Disengagement means standing apart from each other and the world and treating the other as external, as mere object. The key is in the word instrumental: we use the other as an instrument, as the mere means for realizing our will, and not as in some way integral to our being. It has its heart in the technocratic attitude: the view that the world is there to do with exactly as we choose. Its other side—and I give an extreme view—is that we do not seek in the world for what is true and good and beautiful, but create our truth and values for ourselves.
This is the attitude and approach, whether they recognize it or not, of those who harp about the need for Christians to integrate faith and learning, or their Christian faith with the object or subject of their studies. As it turns out, the enemy has been in the “gates” of the Church for some time.

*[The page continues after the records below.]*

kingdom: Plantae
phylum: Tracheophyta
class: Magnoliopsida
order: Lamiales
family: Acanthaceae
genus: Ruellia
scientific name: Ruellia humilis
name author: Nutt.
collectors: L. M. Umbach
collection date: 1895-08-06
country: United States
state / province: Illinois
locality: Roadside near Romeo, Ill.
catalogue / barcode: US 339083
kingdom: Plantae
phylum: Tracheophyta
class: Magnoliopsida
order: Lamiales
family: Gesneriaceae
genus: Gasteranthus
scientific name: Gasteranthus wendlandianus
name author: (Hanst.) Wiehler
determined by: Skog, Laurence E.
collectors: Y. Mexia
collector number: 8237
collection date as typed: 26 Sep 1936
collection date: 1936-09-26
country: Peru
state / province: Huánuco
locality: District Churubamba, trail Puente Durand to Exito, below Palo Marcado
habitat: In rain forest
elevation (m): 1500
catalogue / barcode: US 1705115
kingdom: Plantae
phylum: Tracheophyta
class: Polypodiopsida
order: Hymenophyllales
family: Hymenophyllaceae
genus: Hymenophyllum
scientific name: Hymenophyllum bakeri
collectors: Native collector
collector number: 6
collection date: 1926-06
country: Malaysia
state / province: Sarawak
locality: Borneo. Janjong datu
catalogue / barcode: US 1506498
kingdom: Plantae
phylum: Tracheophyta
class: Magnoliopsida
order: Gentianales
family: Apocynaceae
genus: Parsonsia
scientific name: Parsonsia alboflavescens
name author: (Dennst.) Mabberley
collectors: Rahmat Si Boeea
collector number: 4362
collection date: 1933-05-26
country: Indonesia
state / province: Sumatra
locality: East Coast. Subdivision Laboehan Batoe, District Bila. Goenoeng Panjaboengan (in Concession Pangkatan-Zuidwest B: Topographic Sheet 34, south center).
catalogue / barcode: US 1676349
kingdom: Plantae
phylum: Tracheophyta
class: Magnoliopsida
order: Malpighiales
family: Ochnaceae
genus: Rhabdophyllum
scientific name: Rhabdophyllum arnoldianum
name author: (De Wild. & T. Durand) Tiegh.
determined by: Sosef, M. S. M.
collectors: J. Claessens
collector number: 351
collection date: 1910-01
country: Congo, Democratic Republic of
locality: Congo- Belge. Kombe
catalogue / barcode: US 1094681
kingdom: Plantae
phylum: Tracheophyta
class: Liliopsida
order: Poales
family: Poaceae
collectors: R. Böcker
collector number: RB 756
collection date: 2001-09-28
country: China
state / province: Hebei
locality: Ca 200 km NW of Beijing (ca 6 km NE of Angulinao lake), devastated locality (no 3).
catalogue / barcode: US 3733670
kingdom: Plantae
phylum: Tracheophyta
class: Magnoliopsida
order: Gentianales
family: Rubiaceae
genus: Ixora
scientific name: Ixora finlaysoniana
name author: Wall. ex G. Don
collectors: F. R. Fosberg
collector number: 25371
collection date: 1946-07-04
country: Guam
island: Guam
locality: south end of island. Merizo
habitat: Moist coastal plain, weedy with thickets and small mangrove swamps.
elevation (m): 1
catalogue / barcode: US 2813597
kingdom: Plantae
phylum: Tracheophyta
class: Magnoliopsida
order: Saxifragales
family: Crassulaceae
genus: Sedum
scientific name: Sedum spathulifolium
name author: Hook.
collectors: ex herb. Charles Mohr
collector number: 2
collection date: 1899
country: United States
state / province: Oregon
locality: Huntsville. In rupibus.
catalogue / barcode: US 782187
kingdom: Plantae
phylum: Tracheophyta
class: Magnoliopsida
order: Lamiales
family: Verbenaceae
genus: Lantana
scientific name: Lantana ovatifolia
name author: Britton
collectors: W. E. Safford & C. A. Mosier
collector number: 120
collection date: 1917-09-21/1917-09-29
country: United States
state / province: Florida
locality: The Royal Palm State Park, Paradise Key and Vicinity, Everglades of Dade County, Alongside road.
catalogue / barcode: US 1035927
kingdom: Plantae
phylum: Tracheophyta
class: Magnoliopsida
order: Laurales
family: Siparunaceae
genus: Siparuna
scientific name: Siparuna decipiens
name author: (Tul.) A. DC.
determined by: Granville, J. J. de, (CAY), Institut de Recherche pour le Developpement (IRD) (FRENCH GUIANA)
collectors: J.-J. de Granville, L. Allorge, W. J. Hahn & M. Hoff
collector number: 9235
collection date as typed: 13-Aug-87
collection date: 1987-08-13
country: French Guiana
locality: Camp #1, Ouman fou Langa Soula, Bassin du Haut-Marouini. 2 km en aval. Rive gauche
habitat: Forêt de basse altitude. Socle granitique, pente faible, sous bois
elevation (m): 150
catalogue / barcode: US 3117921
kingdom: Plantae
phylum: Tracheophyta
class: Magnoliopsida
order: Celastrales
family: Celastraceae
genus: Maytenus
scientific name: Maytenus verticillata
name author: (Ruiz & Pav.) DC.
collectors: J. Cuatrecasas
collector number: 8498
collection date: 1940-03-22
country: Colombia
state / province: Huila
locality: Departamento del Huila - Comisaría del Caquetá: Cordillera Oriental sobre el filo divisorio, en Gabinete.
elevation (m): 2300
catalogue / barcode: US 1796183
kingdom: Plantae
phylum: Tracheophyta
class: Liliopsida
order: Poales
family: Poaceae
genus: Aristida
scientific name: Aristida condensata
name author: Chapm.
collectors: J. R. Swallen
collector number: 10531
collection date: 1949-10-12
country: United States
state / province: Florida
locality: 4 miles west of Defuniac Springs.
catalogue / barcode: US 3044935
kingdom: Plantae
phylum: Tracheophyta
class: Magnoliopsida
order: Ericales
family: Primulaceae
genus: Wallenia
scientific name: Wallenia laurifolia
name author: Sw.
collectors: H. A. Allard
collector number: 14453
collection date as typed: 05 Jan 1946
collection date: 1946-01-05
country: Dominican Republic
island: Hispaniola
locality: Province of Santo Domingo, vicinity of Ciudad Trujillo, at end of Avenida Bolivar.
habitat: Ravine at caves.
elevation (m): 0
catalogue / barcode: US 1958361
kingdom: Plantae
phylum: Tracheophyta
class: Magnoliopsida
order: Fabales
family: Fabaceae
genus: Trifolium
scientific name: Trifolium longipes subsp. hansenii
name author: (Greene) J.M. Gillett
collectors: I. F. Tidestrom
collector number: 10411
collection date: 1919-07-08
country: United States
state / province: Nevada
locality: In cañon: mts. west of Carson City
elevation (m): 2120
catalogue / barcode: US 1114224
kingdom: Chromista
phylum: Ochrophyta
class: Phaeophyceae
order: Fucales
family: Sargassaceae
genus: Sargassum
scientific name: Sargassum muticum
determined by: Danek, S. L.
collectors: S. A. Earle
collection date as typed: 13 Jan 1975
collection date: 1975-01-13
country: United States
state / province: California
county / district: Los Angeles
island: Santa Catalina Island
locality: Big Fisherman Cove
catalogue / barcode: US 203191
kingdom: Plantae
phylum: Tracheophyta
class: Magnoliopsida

According to Scripture, God created all things by his Word and Spirit. He determined what all things are. He gave them being. Their doing is dependent on what God created them to be, and what God allows them to do. Our doing is dependent on who God is and what God does, or, what God has done, is doingand will do. The truly Christian way of thinking and living endorses and lives according to the truth that in order live obediently to God one must submit one’s self to an order that God created, sustains and redeems. God has created us to be discoverers and interpreters of what he created and to live in harmony with that creation as it is. It is simply wrong-headed, if not wretchedly rebellious, to think that we need to integrate faith and reason, or any reality of life with any other reality. All things are integrated, because God integrated them. Sin spoiled or corrupted this integration, but did not destroy it. We need to discern what constitutes the integration that God brought and how Jesus’ life, death, resurrection and ascension have brought, are bringing and will bring purification to his already integrated cosmos. We are not disengaged from creation but engaged to itby God; we are an integral part of creation, and always have been ever since God gave us being. It is in God that we live and move and have our being. Therefore, the Christian faith and life requires us to recognize that we are fundamentally receivers, not takers, discoverers not determiners, interpreters not integrators, and given the glorious privilege and duty to discern and practice the truth as it already is in Jesus. If education is going to be Christian, it must begin with this foundational belief and act according to it.